Марат Моисеевич Вольпин легко и охотно приспособился к новым условиям жизни. Особенно радовало то, что никакой особенной чужбины в Бершеве совсем даже не оказалось. Чужбина – ведь это не климат, а люди. А люди по-прежнему были своими. А главное – солнце, все время тепло. Свои мандарины в саду и лимоны. Сорвешь вот лимончик и думаешь: «Ишь ты!»

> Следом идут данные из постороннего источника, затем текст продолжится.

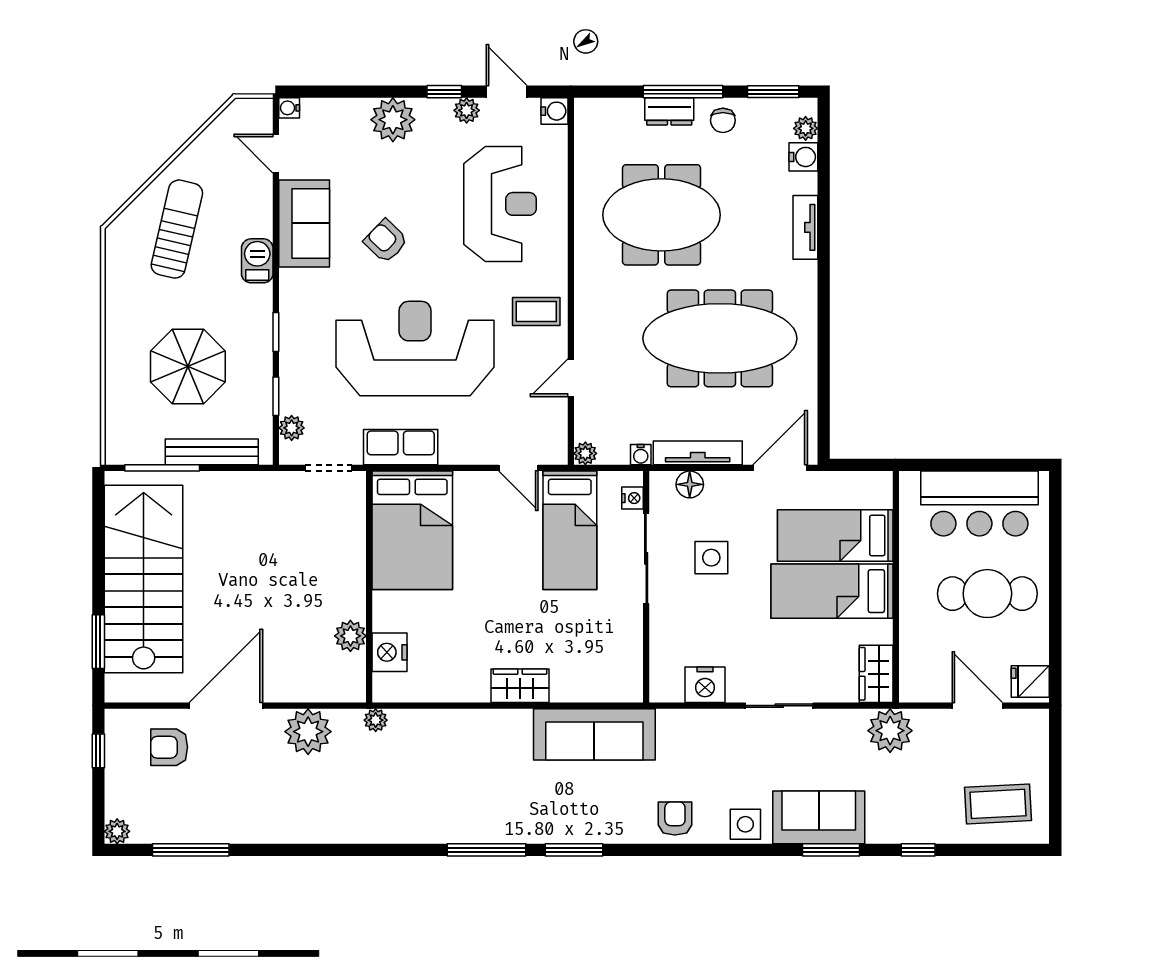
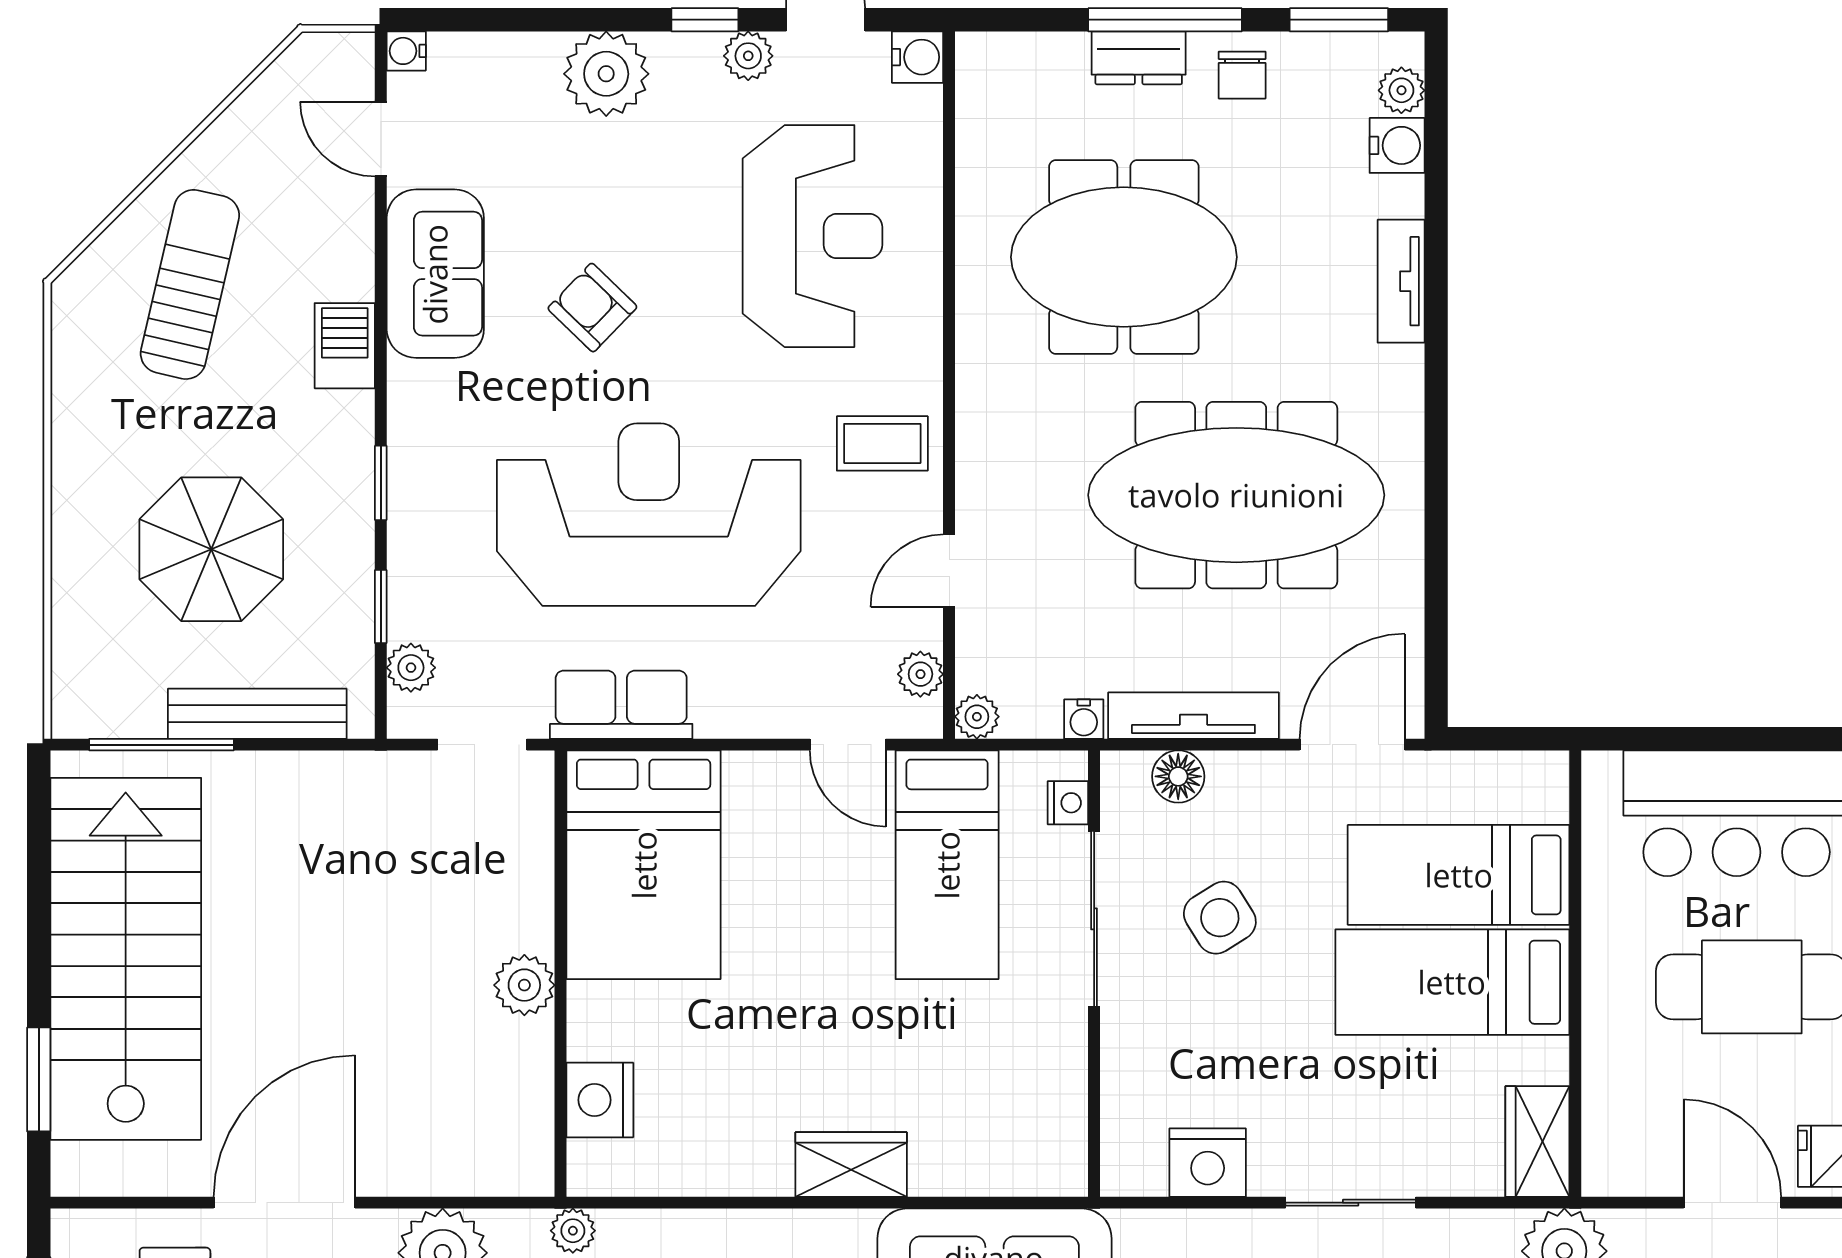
plant: (556, 431) -> (920, 674), added
side table: (711, 558) -> (1220, 918), turned -32
plant: (350, 636) -> (524, 985), moved

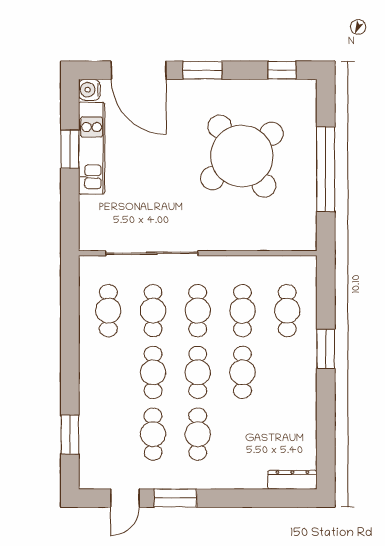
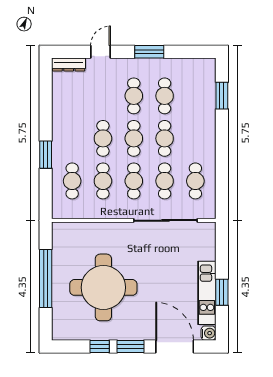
window: (282, 70) -> (100, 347), moved
round table: (242, 156) -> (103, 287), turned 37
door: (125, 498) -> (101, 52), moved

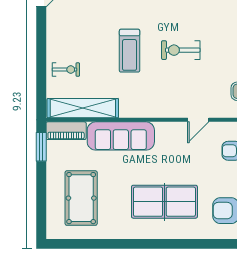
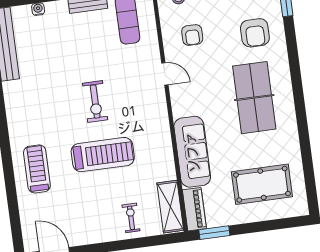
treadmill: (130, 51) -> (103, 155), width x1.37, depth x1.38
shelving: (83, 108) -> (170, 207), width x0.68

С той минуты, когда они получили нелепое письмо Виолы, где она сообщила Бене Скурковичу, что рада тому, что ее отыскали, и будет писать, и пришлет свои карточки, их целая жизнь сразу остановилась. Застыла Адела. После яростного взрыва, когда она кидалась на стены, рвала на себе волосы и всеми словами кляла свою дочь, странное равнодушие охватило ее: теперь она часами сидела в большом кресле, блестя красным лаком ногтей и слезами, которые быстро, не переставая, но тоже как будто совсем равнодушно бежали из глаз, – и молчала. И только когда заходящее солнце бросалось на грудь ей, как рыжая кошка, и вдруг начинало лизать ее тело и нежно окрашивать тусклые щеки, она поднималась и шла в свою кухню. Варила там борщ и крутила котлеты. Потом, когда запах борща поднимался над миром Бершевы, себе подчиняя удушливый запах пустыни и зноя, она подзывала из сада Марата своим переливистым низким контральто:

– Обедать! Я больше не разогреваю!

И он шел покорно. Обедали молча. Глаза ее были страшны, полны кровью: сосуды давно в них полопались. Марату Моисеичу иногда даже казалось, что он сидит за столом рядом с мертвой женщиной, которая почему-то двигается и проглатывает пищу.

Однажды он все же решился:

– Позволь мне, я ей напишу…

– Что напишешь? – спросила Адела безвольно и вяло.

– Ведь мы ее так воспитали, Адела… – смелея, сказал он. – Ведь мы объясняли, что нужно быть вежливой… Нужно тактично… Она растерялась, она у нас – тряпка… А муж негодяй, ей там очень несладко…

Адела подняла на него свои окровавленные глаза.

– Какое мне дело? Ты хочешь? Пиши.

Утром Марат Моисеич отправился на почту и послал в Новосибирск лаконичную телеграмму: «Пожалей мать». А вечером, когда они уже ложились спать и Адела в белой, до пят, ночной рубашке, вышитой по подолу красными русскими петухами, с сеткой на своих поредевших коротких волосах, мазала оливковым маслом большие пальцы, раздался телефонный звонок.